Wednesday 18 May 2016

Upcycling, recycling, freecycling, makeovers, restorations....

Chair with Shweshwe fabric
There are so many terms being bandied about, and there isn't consensus as to where the boundaries lie between them. I don't think it matters that much, as long as we're making an effort to chuck less stuff away and to reuse things as much as possible.

But last night, I participated in a tweetchat in which someone was definitely spoiling for a fight on the subject.  So this is my take on what all the various words mean. You might have a different view. That's okay. We can still be friends.

The tweetchat was about upcycled items and the theme was colour. A few of us posted pictures of things we had worked on recently. One person wasn't convinced that they all qualified as upcycled. Some of them had just been restored. She was probably right. For example, this chair, with which I am insufferably pleased, is hardly upcycled.

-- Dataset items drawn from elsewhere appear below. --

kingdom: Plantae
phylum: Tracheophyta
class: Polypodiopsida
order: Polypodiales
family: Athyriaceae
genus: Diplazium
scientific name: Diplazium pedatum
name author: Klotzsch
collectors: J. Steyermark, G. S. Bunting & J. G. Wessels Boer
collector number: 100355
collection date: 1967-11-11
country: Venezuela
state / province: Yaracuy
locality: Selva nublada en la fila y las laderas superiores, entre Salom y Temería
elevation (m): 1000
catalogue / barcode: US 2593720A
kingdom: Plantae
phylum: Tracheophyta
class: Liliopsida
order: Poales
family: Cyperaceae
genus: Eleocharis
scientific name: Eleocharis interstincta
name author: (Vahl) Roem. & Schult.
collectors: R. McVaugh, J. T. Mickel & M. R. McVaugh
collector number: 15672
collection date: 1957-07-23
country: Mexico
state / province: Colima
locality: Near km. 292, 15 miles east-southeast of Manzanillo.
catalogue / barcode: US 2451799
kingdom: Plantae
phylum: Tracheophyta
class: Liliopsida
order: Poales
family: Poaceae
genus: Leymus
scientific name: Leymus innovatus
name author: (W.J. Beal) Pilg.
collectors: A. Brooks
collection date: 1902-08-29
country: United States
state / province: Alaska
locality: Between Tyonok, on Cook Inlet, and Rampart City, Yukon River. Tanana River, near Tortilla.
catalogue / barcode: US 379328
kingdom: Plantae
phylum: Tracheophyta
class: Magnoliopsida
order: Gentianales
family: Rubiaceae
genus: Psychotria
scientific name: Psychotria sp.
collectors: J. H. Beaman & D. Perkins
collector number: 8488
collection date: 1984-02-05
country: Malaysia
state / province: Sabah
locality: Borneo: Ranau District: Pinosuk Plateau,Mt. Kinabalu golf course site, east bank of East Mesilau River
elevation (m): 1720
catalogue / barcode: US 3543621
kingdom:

It started as a chair and ended up as a chair, albeit with a new seat pad, new coat of paint and new fabric on the back and the seat. But neither did I restore it. If I had done that, I would have made it look as it did when it left the factory (kind of like 'restore factory settings'). So I would say I gave it a makeover.

On the other hand, this hanging rail I made out of a vintage potato crate, in my mind, qualifies as upcycled. It started out as one thing, and ended up as a another.
Hanging rail

 When I take my scrap metal to the recycling plant, and it is melted down to make school chairs or fighter planes. That's what I would think of as recycling.

And when someone gives an item away to someone else. That's freecycling.

I will tell you something for nothing, though - freecycling can be a bit hit and miss. People have widely differing views on what constitutes a quality item. Just yesterday, I went to collect a small unit that the man told me was 'solid'. What he meant was, it was heavy. It was made of chipboard and metal and was in pretty rough shape. It went for recycling.

On the flip side, today, I picked up a small chest of drawers for the princely sum of £5. It was a vintage Stag piece. Possibly 1930s, I have to do a bit more research. It has been painted at some point, and the paint is chipped. But I will restore it...mostly, and maybe throw in a bit of a makeover, just for good measure. More of that anon.